**Your assignment:** Transcribe the entries below word for word, starting at the line that contains "TAPIS 9D noir/noir/rouge+tapis noir GLA" and ending at the line that contains "E-Mail Kontakt", with both of those lines included. Leave the pictures out of your transcription.

**Extracted page text data:**
::::::

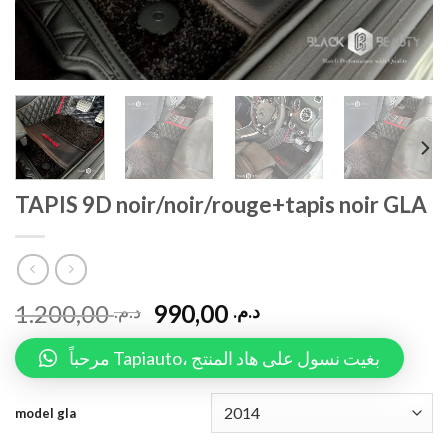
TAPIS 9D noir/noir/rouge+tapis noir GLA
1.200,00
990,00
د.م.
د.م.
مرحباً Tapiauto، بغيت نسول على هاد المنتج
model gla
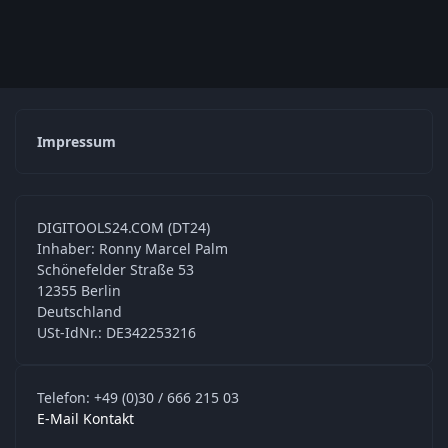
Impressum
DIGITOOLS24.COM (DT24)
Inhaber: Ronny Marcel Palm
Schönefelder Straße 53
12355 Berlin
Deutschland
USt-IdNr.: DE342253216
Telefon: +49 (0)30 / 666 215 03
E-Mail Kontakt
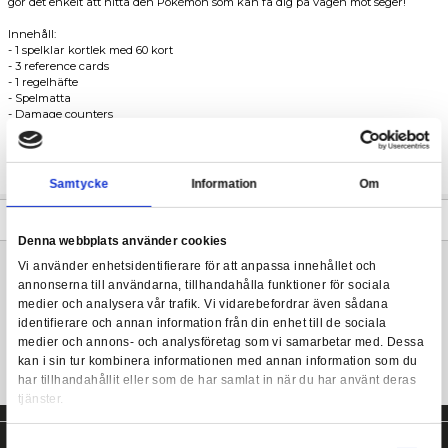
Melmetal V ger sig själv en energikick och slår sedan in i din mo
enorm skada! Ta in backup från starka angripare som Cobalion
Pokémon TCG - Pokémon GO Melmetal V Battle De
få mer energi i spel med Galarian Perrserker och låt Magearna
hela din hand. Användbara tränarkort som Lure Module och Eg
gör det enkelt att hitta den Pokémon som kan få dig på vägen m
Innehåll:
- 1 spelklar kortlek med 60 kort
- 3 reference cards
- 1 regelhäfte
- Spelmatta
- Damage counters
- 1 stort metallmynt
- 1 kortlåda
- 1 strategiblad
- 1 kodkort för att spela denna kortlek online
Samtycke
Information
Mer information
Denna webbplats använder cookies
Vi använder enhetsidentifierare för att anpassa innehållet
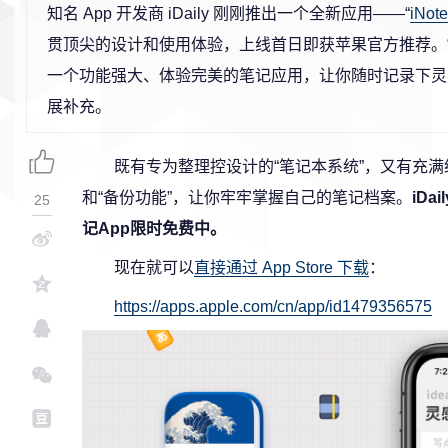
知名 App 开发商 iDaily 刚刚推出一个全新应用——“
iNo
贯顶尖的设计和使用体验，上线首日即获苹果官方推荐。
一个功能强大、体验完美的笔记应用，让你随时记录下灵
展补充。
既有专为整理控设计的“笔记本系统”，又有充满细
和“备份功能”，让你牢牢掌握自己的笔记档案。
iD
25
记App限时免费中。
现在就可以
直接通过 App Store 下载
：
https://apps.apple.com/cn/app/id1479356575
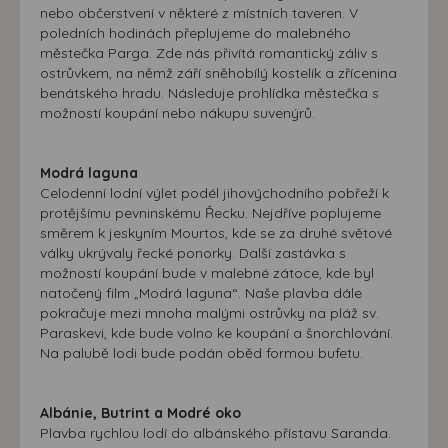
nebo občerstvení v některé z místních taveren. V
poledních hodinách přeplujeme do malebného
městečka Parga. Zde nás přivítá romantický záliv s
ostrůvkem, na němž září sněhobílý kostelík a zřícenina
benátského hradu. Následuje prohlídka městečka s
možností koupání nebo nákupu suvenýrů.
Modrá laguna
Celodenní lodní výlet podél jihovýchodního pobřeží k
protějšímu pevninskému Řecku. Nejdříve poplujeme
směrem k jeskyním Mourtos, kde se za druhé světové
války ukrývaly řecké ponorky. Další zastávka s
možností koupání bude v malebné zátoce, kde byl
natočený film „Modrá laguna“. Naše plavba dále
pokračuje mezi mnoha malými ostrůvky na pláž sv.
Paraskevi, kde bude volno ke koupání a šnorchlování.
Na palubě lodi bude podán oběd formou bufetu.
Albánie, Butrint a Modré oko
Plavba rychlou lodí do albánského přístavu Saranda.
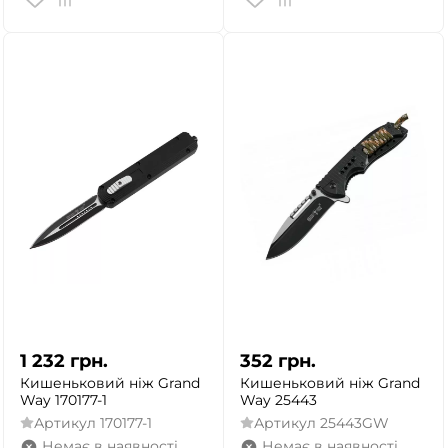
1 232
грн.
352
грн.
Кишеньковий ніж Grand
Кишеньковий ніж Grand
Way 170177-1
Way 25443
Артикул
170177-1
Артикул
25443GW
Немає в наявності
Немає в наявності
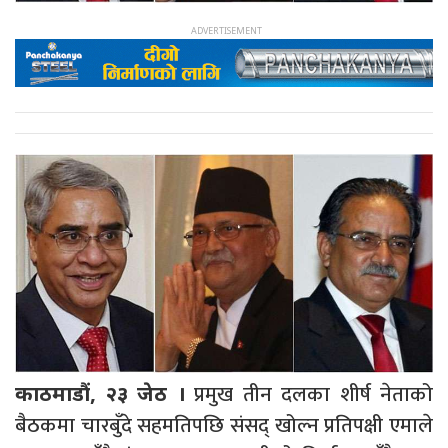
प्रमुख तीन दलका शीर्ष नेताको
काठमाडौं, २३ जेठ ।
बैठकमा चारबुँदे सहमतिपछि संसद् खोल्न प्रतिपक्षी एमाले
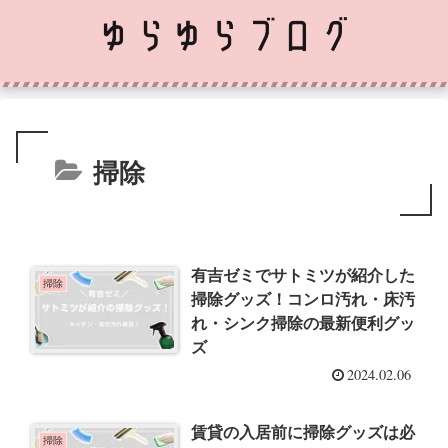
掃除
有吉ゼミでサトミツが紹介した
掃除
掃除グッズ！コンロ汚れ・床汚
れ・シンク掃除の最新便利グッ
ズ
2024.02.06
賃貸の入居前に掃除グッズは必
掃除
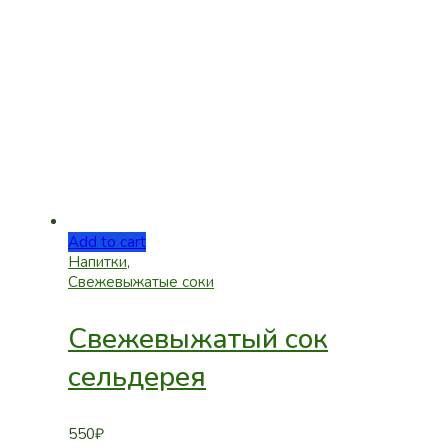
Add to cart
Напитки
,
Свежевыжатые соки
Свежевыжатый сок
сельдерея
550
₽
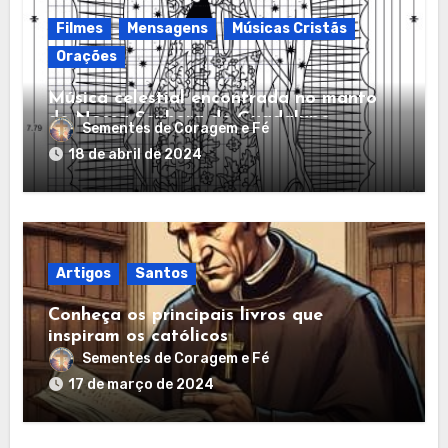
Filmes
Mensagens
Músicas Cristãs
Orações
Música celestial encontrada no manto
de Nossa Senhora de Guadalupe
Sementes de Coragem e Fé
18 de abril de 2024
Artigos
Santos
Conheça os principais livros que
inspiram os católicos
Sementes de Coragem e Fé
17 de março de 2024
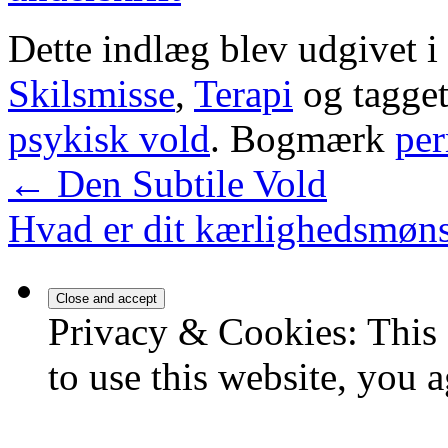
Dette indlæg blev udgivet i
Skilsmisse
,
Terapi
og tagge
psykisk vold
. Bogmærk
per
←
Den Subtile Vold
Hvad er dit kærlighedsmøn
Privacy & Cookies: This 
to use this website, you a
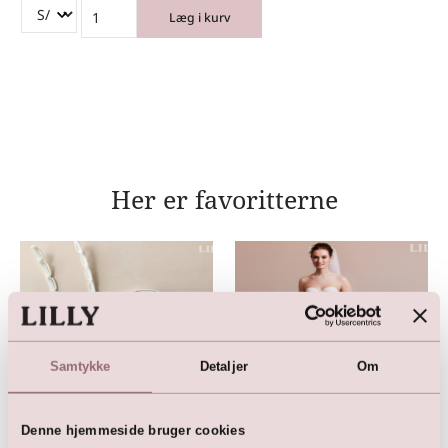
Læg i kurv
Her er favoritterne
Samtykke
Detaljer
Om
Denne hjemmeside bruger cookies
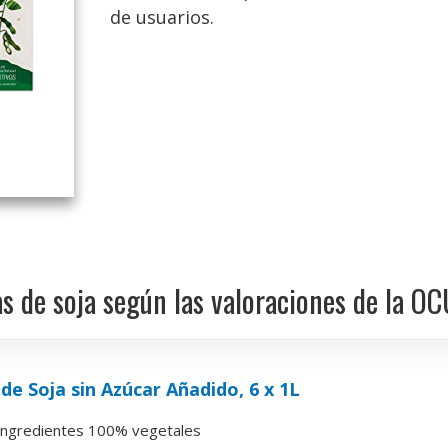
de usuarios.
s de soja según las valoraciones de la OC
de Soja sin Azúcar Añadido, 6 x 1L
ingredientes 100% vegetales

::::::

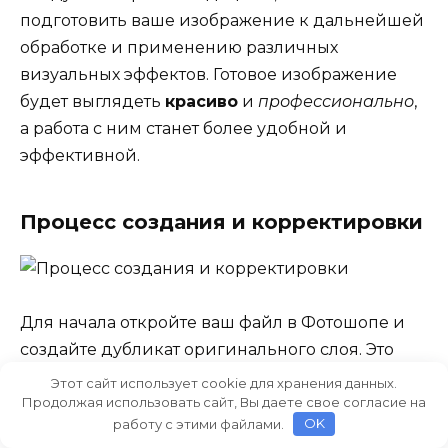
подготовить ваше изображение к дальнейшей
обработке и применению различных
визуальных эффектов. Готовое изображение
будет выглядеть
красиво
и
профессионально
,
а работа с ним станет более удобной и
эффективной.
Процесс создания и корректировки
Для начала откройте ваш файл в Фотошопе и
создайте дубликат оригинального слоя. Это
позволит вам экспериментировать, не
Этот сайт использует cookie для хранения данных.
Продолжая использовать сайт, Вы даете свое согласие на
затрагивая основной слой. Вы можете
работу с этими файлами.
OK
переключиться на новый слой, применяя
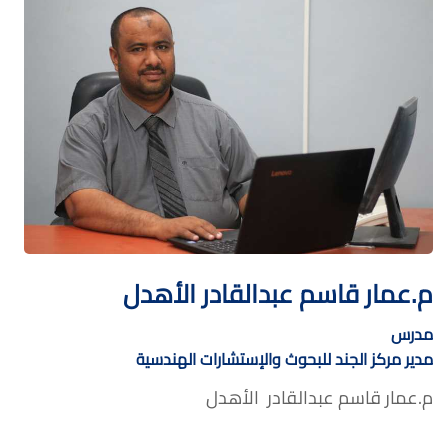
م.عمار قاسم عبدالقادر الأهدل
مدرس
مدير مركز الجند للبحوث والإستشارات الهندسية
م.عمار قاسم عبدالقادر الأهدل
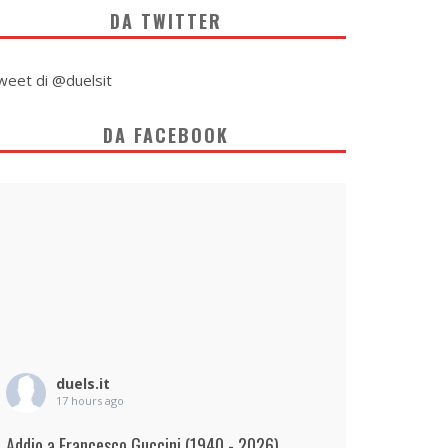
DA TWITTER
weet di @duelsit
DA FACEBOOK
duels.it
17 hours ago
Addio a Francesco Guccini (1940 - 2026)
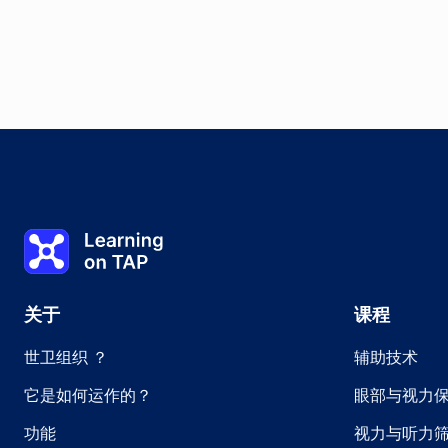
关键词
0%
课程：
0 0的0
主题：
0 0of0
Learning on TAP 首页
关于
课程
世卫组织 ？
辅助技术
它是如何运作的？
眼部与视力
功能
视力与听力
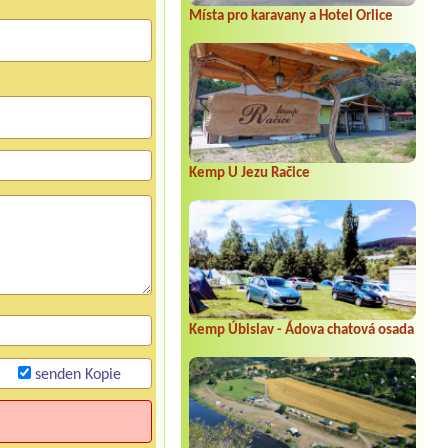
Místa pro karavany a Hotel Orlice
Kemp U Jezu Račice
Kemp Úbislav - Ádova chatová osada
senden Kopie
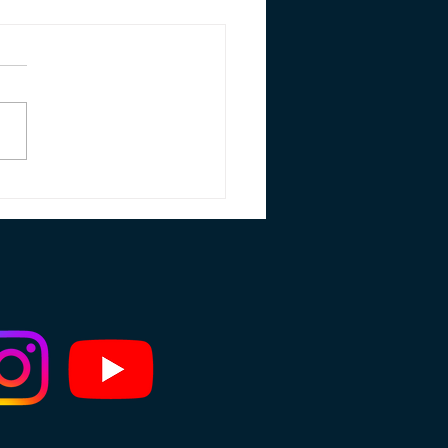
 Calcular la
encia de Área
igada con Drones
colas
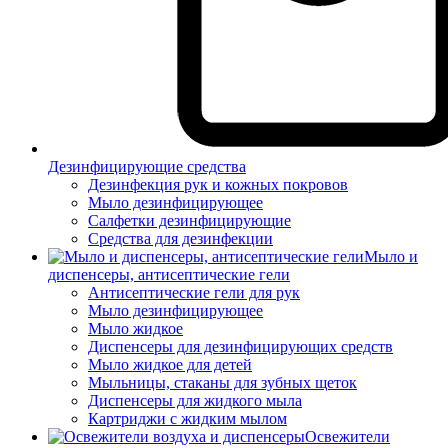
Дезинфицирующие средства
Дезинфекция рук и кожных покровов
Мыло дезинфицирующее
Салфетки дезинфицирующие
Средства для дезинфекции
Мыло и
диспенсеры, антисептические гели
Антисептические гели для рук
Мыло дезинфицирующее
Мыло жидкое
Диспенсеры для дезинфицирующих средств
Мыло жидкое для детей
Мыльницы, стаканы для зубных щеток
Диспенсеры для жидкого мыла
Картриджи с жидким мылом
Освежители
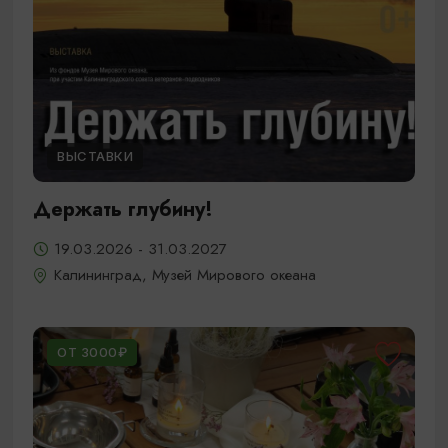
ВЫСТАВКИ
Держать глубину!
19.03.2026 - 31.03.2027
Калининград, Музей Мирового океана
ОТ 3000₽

::::::

**Answer to this task:**
TAPIS 9D noir/noir/rouge+tapis noir GLA
1.200,00
990,00
د.م.
د.م.
مرحباً Tapiauto، بغيت نسول على هاد المنتج
model gla
Impressum
DIGITOOLS24.COM (DT24)
Inhaber: Ronny Marcel Palm
Schönefelder Straße 53
12355 Berlin
Deutschland
USt-IdNr.: DE342253216
Telefon: +49 (0)30 / 666 215 03
E-Mail Kontakt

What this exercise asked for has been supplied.